(Saved entries)
=== Begin Enclosure ===

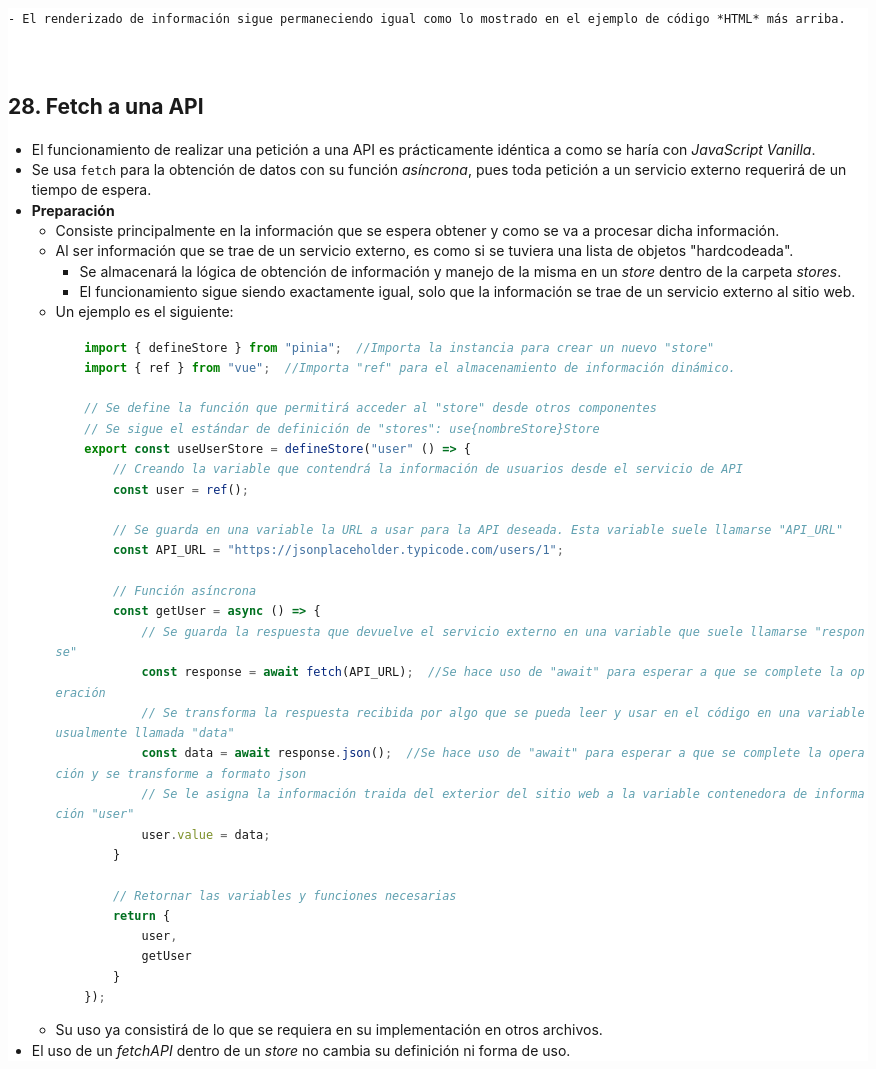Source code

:     - El renderizado de información sigue permaneciendo igual como lo mostrado en el ejemplo de código *HTML* más arriba.

<br />

## 28. Fetch a una API
- El funcionamiento de realizar una petición a una API es prácticamente idéntica a como se haría con *JavaScript Vanilla*.
- Se usa `fetch` para la obtención de datos con su función *asíncrona*, pues toda petición a un servicio externo requerirá de un tiempo de espera.
- **Preparación**
    - Consiste principalmente en la información que se espera obtener y como se va a procesar dicha información.
    - Al ser información que se trae de un servicio externo, es como si se tuviera una lista de objetos "hardcodeada".
        - Se almacenará la lógica de obtención de información y manejo de la misma en un *store* dentro de la carpeta *stores*.
        - El funcionamiento sigue siendo exactamente igual, solo que la información se trae de un servicio externo al sitio web.
    - Un ejemplo es el siguiente:
        ```javascript
            import { defineStore } from "pinia";  //Importa la instancia para crear un nuevo "store"
            import { ref } from "vue";  //Importa "ref" para el almacenamiento de información dinámico.

            // Se define la función que permitirá acceder al "store" desde otros componentes
            // Se sigue el estándar de definición de "stores": use{nombreStore}Store
            export const useUserStore = defineStore("user" () => {
                // Creando la variable que contendrá la información de usuarios desde el servicio de API
                const user = ref();

                // Se guarda en una variable la URL a usar para la API deseada. Esta variable suele llamarse "API_URL"
                const API_URL = "https://jsonplaceholder.typicode.com/users/1";

                // Función asíncrona
                const getUser = async () => {
                    // Se guarda la respuesta que devuelve el servicio externo en una variable que suele llamarse "response"
                    const response = await fetch(API_URL);  //Se hace uso de "await" para esperar a que se complete la operación
                    // Se transforma la respuesta recibida por algo que se pueda leer y usar en el código en una variable usualmente llamada "data"
                    const data = await response.json();  //Se hace uso de "await" para esperar a que se complete la operación y se transforme a formato json
                    // Se le asigna la información traida del exterior del sitio web a la variable contenedora de información "user"
                    user.value = data;
                }

                // Retornar las variables y funciones necesarias
                return {
                    user,
                    getUser
                }
            });
        ```
    - Su uso ya consistirá de lo que se requiera en su implementación en otros archivos.
- El uso de un *fetchAPI* dentro de un *store* no cambia su definición ni forma de uso.
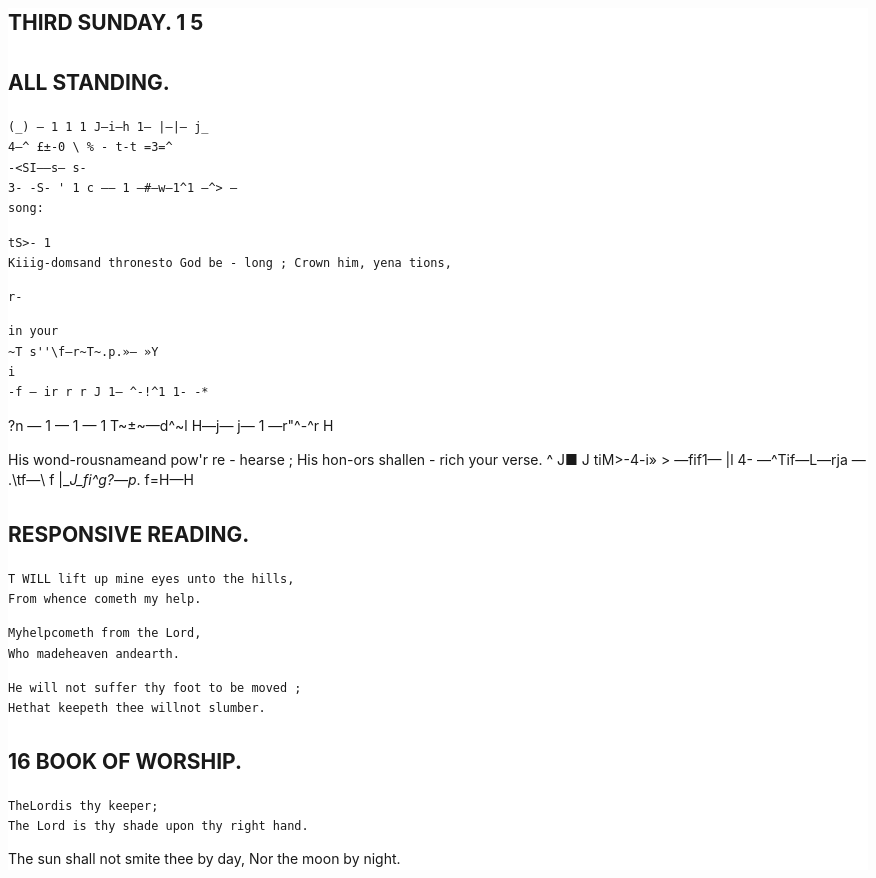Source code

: 
## THIRD SUNDAY. 1 5

## ALL STANDING.

```
(_) — 1 1 1 J—i—h 1— |—|— j_
4—^ £±-0 \ % - t-t =3=^
-<SI——s— s-
3- -S- ' 1 c —— 1 —#—w—1^1 —^> —
song:
```
```
tS>- 1
Kiiig-domsand thronesto God be - long ; Crown him, yena tions,
```
```
r-
```
```
in your
~T s''\f—r~T~.p.»— »Y
i
-f — ir r r J 1— ^-!^1 1- -*
```
?n — 1 — 1 — 1 T~±~—d^~l H—j— j— 1 —r"^-^r H

His wond-rousnameand pow'r re - hearse ; His hon-ors shallen - rich your verse.
^ J■ J
tiM>-4-i» > —fif1— |l 4- —^Tif—L—rja — .\tf—\\ f |__J_fi^g?—p_.
f=H—H

## RESPONSIVE READING.

```
T WILL lift up mine eyes unto the hills,
From whence cometh my help.
```
```
Myhelpcometh from the Lord,
Who madeheaven andearth.
```
```
He will not suffer thy foot to be moved ;
Hethat keepeth thee willnot slumber.
```

## 16 BOOK OF WORSHIP.

```
TheLordis thy keeper;
The Lord is thy shade upon thy right hand.
```
The sun shall not smite thee by day,
Nor the moon by night.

=== End Enclosure ===

→ **To do**
Looking at the entries, how many lines contain the string "operación"? The answer is that number alone.

→ **Task response**
2